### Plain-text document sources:
☆ ☆ ☆

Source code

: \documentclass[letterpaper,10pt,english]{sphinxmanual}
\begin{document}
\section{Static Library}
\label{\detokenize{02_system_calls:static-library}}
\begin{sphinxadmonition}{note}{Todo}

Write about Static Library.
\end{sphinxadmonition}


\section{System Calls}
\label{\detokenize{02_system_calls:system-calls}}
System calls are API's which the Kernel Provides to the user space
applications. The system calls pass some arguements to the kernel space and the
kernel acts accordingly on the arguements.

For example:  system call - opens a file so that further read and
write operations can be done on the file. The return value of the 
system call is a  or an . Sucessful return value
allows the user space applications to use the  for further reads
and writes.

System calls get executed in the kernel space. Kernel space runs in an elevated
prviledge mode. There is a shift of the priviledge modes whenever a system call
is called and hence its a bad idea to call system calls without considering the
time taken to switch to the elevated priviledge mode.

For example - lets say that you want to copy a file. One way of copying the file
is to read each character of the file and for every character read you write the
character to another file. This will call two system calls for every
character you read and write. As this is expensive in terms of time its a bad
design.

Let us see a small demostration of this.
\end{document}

☆ ☆ ☆

Write out only what runs from the line holding "time taken to" through the last line of the records, exactly as shown.

### RESPONSE FOR THIS EXERCISE:
time taken to switch to the elevated priviledge mode.

For example - lets say that you want to copy a file. One way of copying the file
is to read each character of the file and for every character read you write the
character to another file. This will call two system calls for every
character you read and write. As this is expensive in terms of time its a bad
design.

Let us see a small demostration of this.
\end{document}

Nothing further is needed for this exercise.